Por Pegaso
Aterrizaba yo ayer en un conocido café localizado frente a la placita Niños Héroes, donde ya me esperaban mis buenos amigos Rosita Fresita, El Chato y Chavaquino para degustar unos opíparos platillos de los que prepara el siempre amable y dinámico Charly Valencia.
Y analizando el tema de los 19 secuestrados de un camión de Transpaís, el pasado jueves, pronto la sabrosa plática decantó en la forma en que operan ahora los grupos delictivos.
De cómo éstos han dejado a un lado algo que consideraban tan sagrado como era su código de honor, donde podían matarse entre ellos mismos, robarse, traicionarse y hasta sacarse la lengua, pero jamás, jamás, meterse con la familia, con sus mamacitas o con los niños.
Ahora todo eso se acabó. Quien se interpone por delante, en esta guerra de bandas, recibe su ración de plomo, sin importar que sea una inocente viejecita o un bebé de brazos.
Ahora, las mamás de los rivales son el primer blanco porque resulta ser su lado sensible.
Comentaba yo que la historia siempre se repite. El bandido que se sale de control y provoca severos daños en la población civil.
Se vivió en Sicilia, se vivió en Chicago, se vivió en Colombia y ahora se vive en México.
Pero a mí me gusta comparar la situación violenta que padecemos hoy en día con lo que en alguna época se vivió en Japón.
A Rosita Fresita no le cae muy bien porque tiene una mentalidad más pragmática y menos filosófica de la vida.
De cualquier forma les conté de cómo los samuráis se convirtieron en ronin.
Resulta que en el País del Sol Naciente, hace ya muchos siglos, había una casta de valientes personajes llamados samuráis. Estaban al servicio de los señores feudales y tenían un código muy estricto llamado bushido, que literalmente se traduce como «camino del guerrero».
Quien violaba el código se convertía en ronin o renegado, y se dedicaba a asaltar, robar y asesinar para obtener un beneficio económico o como mercenario a sueldo.

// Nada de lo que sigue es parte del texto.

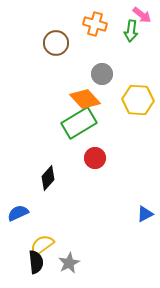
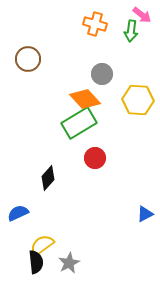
brown circle: moved 28 px left, 16 px down
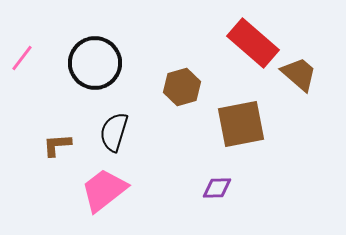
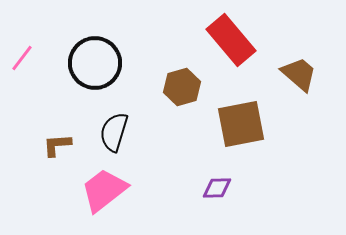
red rectangle: moved 22 px left, 3 px up; rotated 9 degrees clockwise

Nuestros modernos ronin, que antes respetaban a las mujeres, a las madrecitas, a los niños, a los ancianos y a la población civil en general, también han olvidado su código de honor.
Nada que ver, por ejemplo, con Robin Hood, que quitaba al rico para dar al pobre.

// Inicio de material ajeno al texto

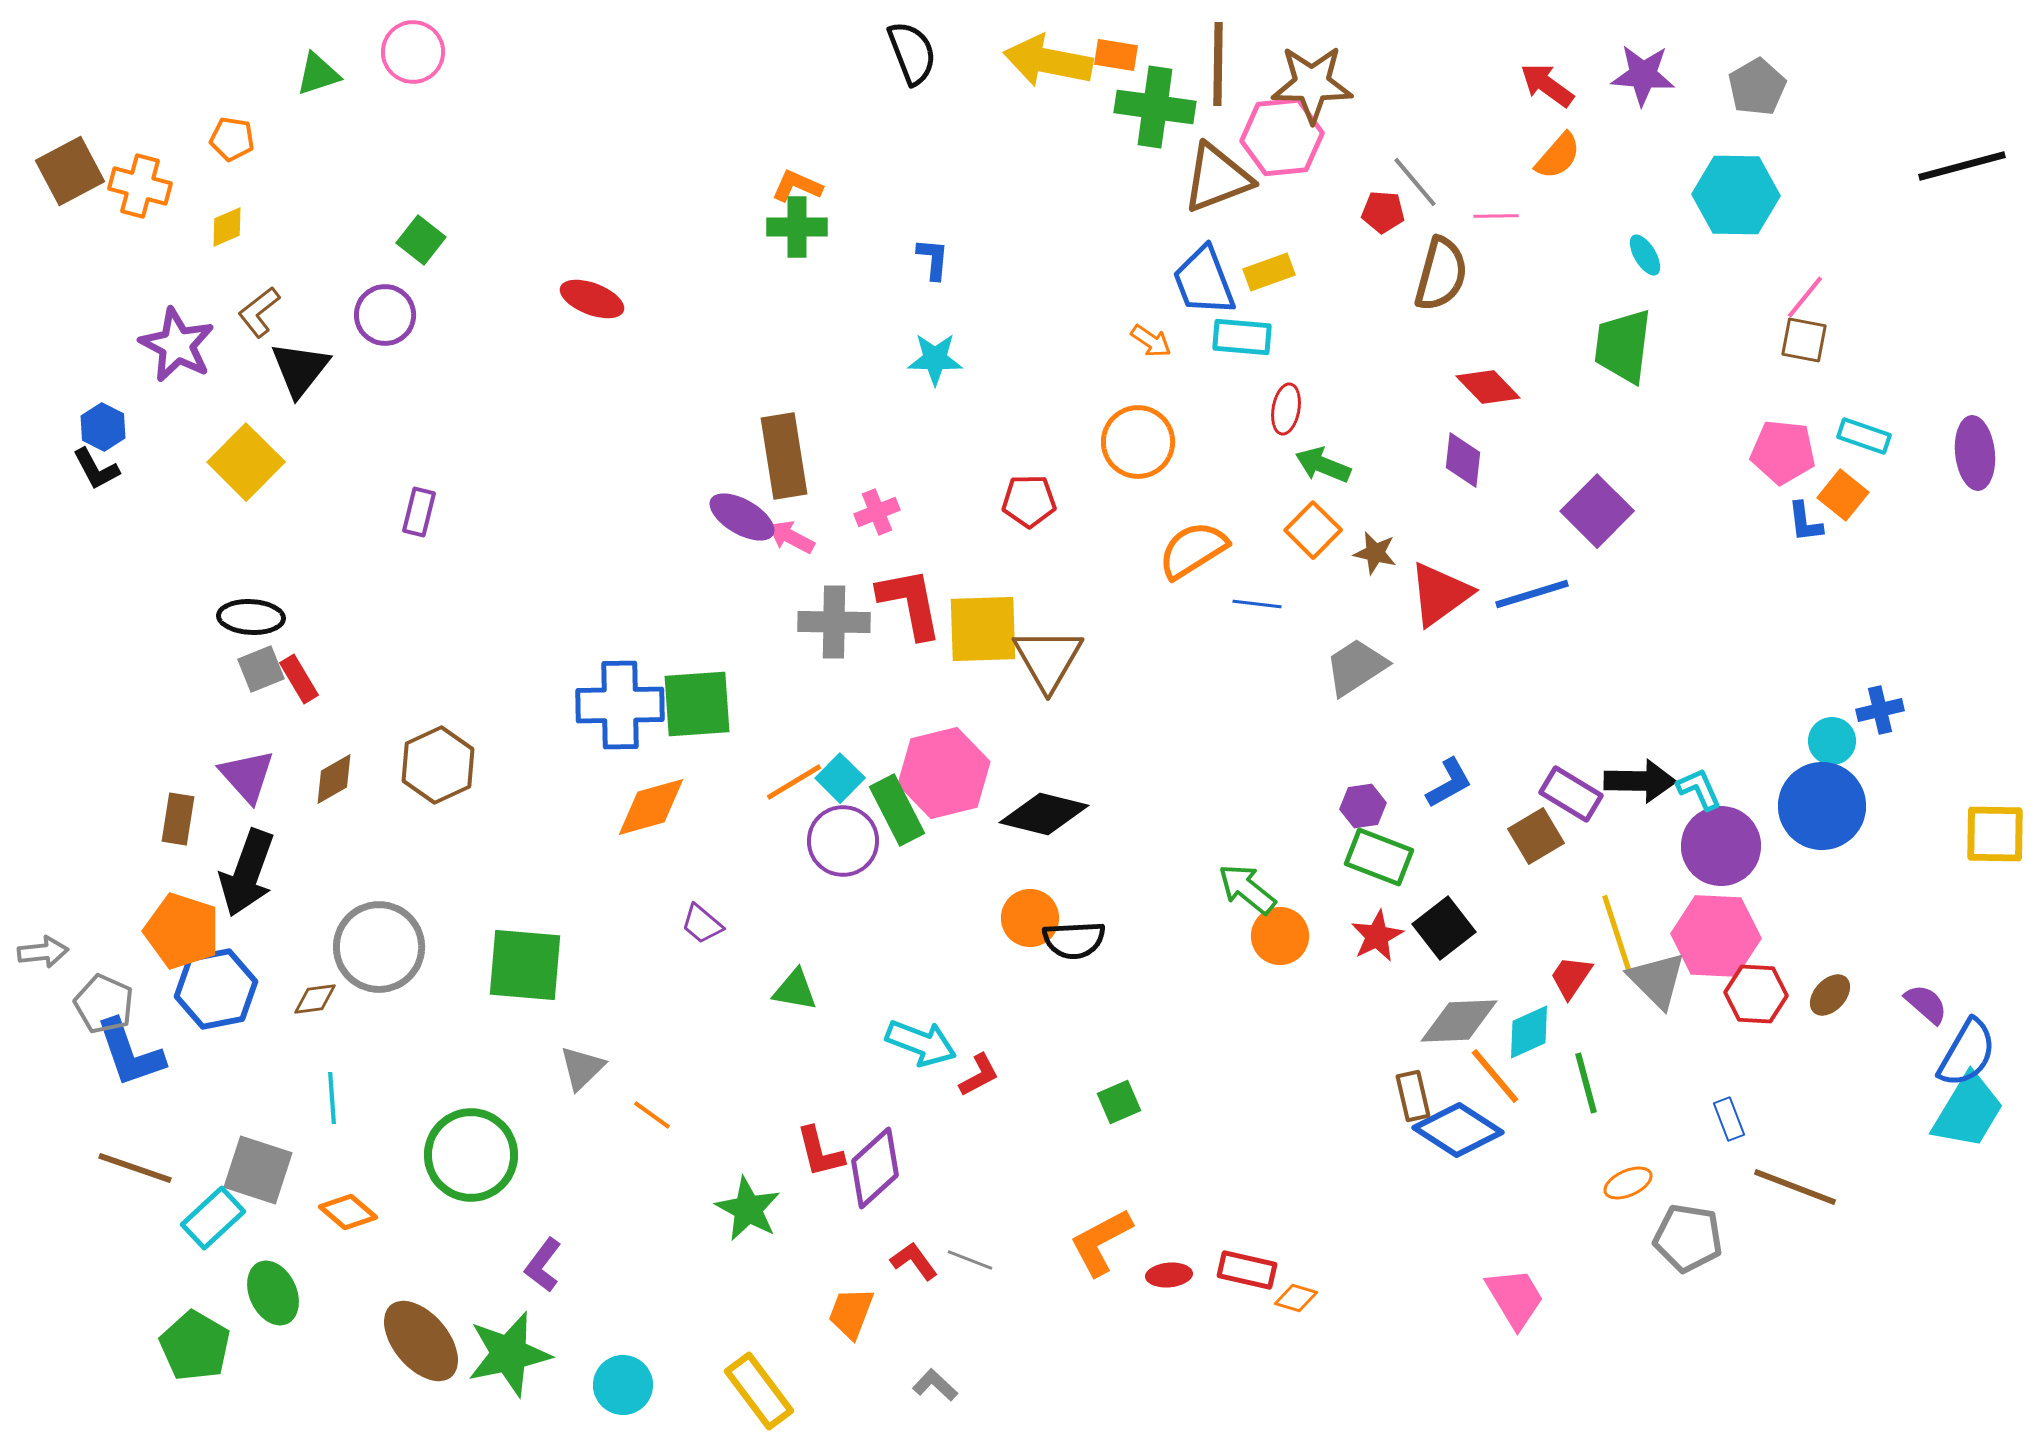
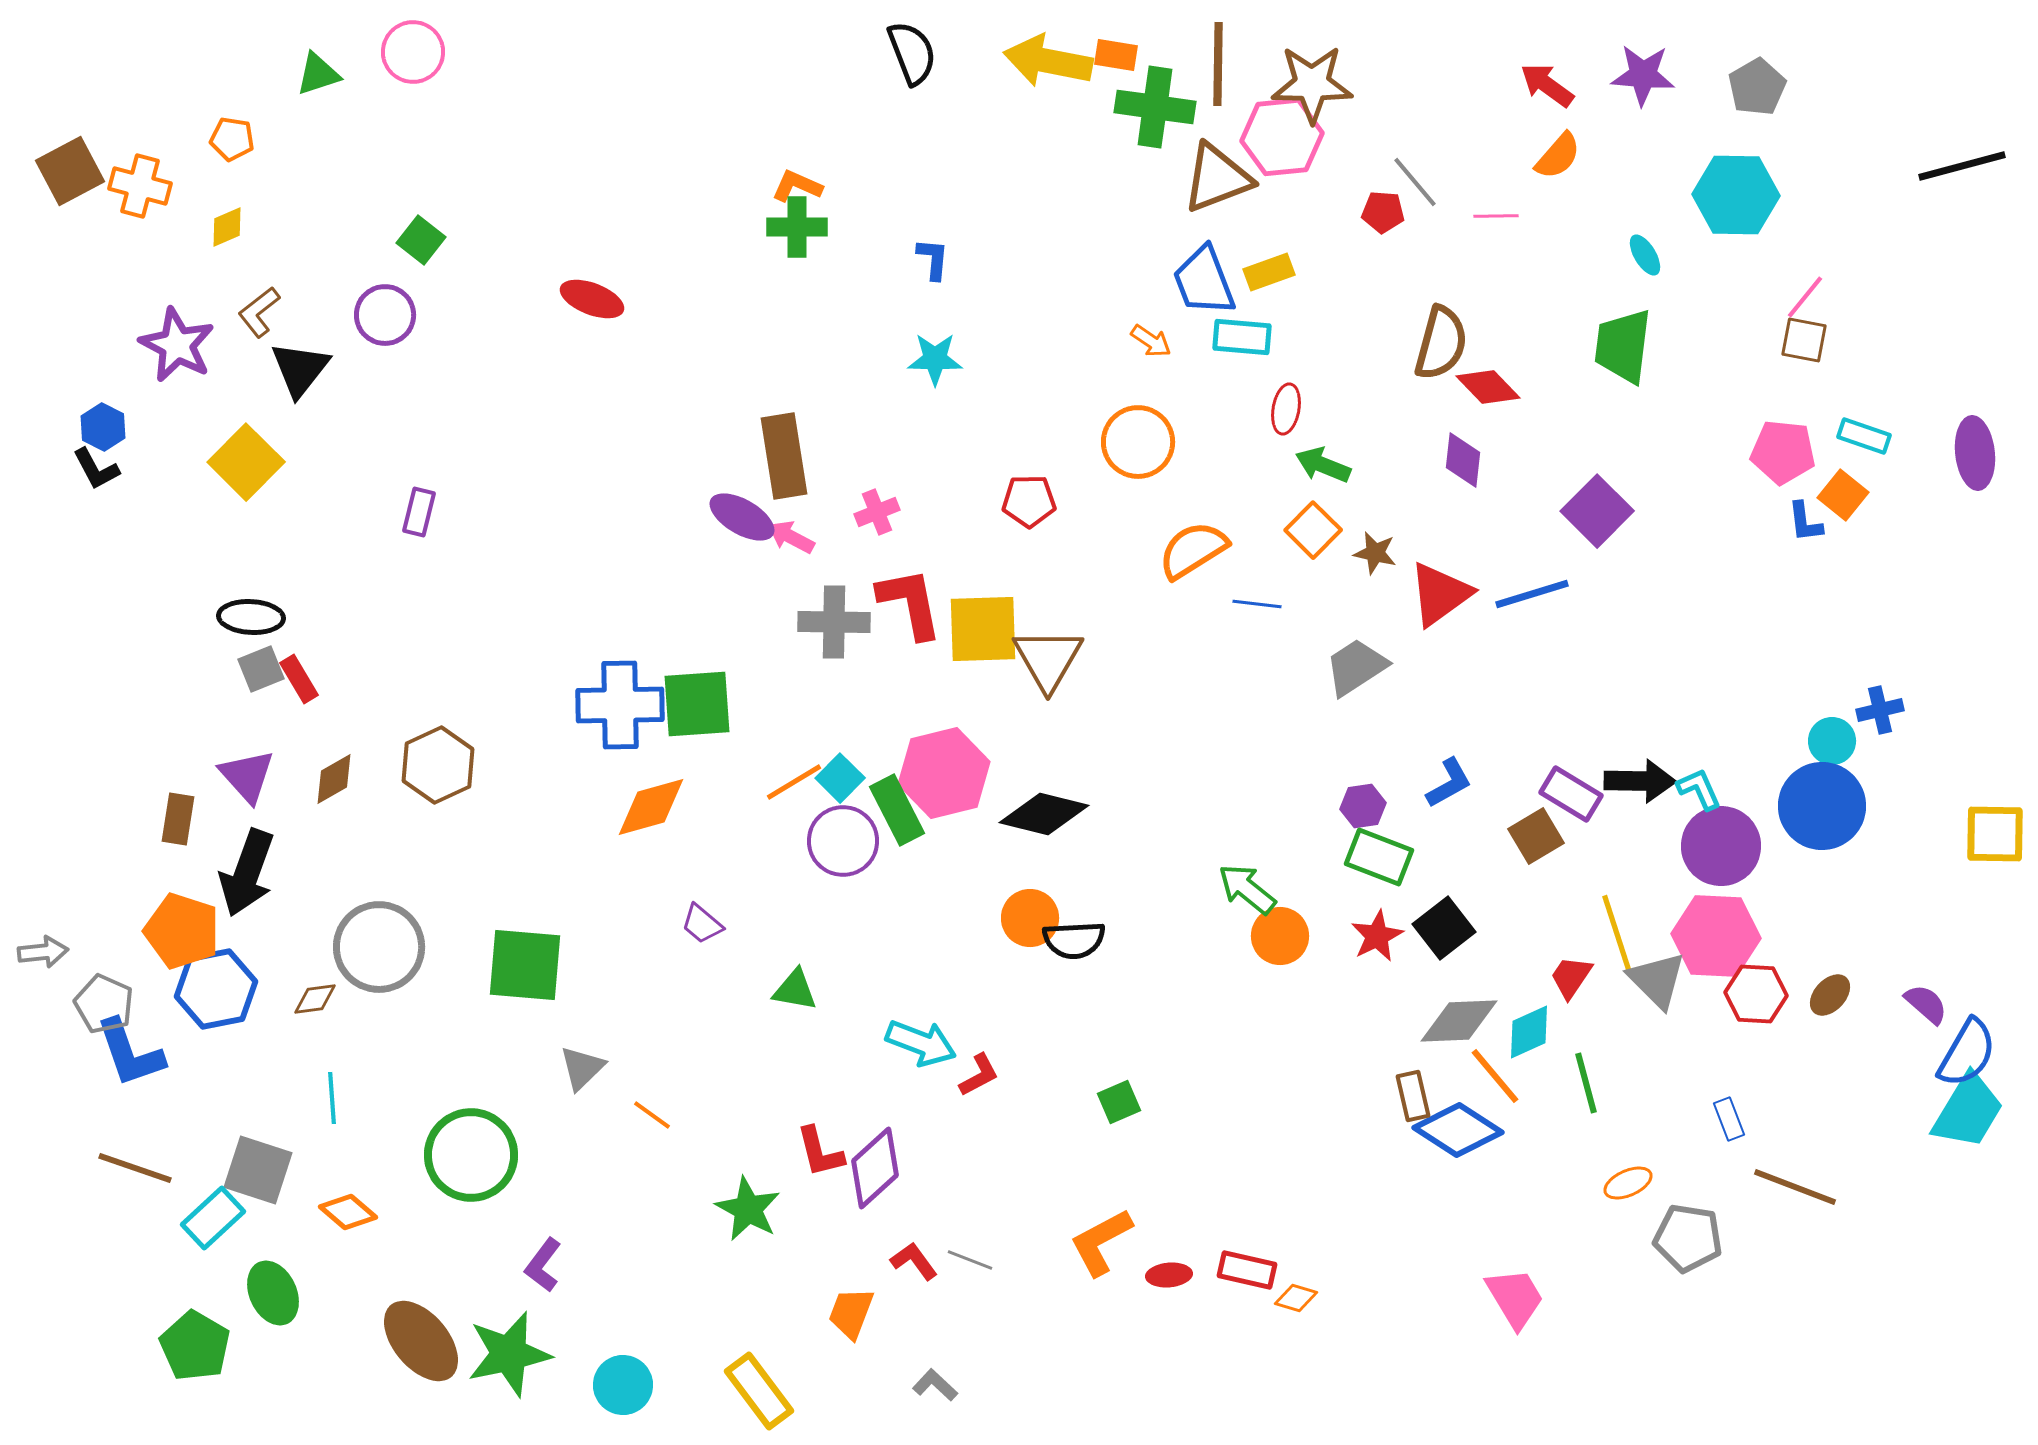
brown semicircle at (1441, 274): moved 69 px down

A propósito, en cierta ocasión iba un lujoso carruaje por el bosque, cargado de joyas y objetos de oro, cuando le sale Robin Hood con sus valientes compañeros. «¡Alto!-les grita el justiciero. Soy Robin Hood. Les quito a los ricos para darle a los pobres». El carromato se detiene y desciende el rico mercader, ataviado con toda suerte de brillantes adornos y ricas vestimentas. «¡Dame todo lo que traes!». El hombre le entrega todo, incluyendo la ropa y se queda en cueros. Ya se iba Robin Hood, cuando se echa a llorar y gime diciendo: «¡Oh, ahora soy pobre!» Se regresa el famoso arquero y le devuelve todo diciendo: «¡Soy Robin Hood, le quito a los ricos para darle a los pobres! Tome, buen hombre,usted es pobre, vaya con Dios!» El mercader, al ver tanta generosidad y viendo reintegrado su tesoro, empieza a gritar de alegría: «¡Soy rico de nuevo!» Se voltea otra vez Robin Hood, empuñando su arco con torva faz: «¡Alto! Soy Robin Hood, quito a los ricos para dar a los pobres»…
O cuando Chucho el Roto hacía lo mismo en las campiñas mexicanas, hasta que finalmente fue aprehendido por los soldados y enviado a San Juan de Ulúa, donde se pudrió.
Ya lo decía el samurai Kagasagua: «Nikito nipongo».
Quédense con el refrán estilo Pegaso: «Es idéntica felina doméstica, solamente trastocada». (Es la misma gata, no’más que revolcada).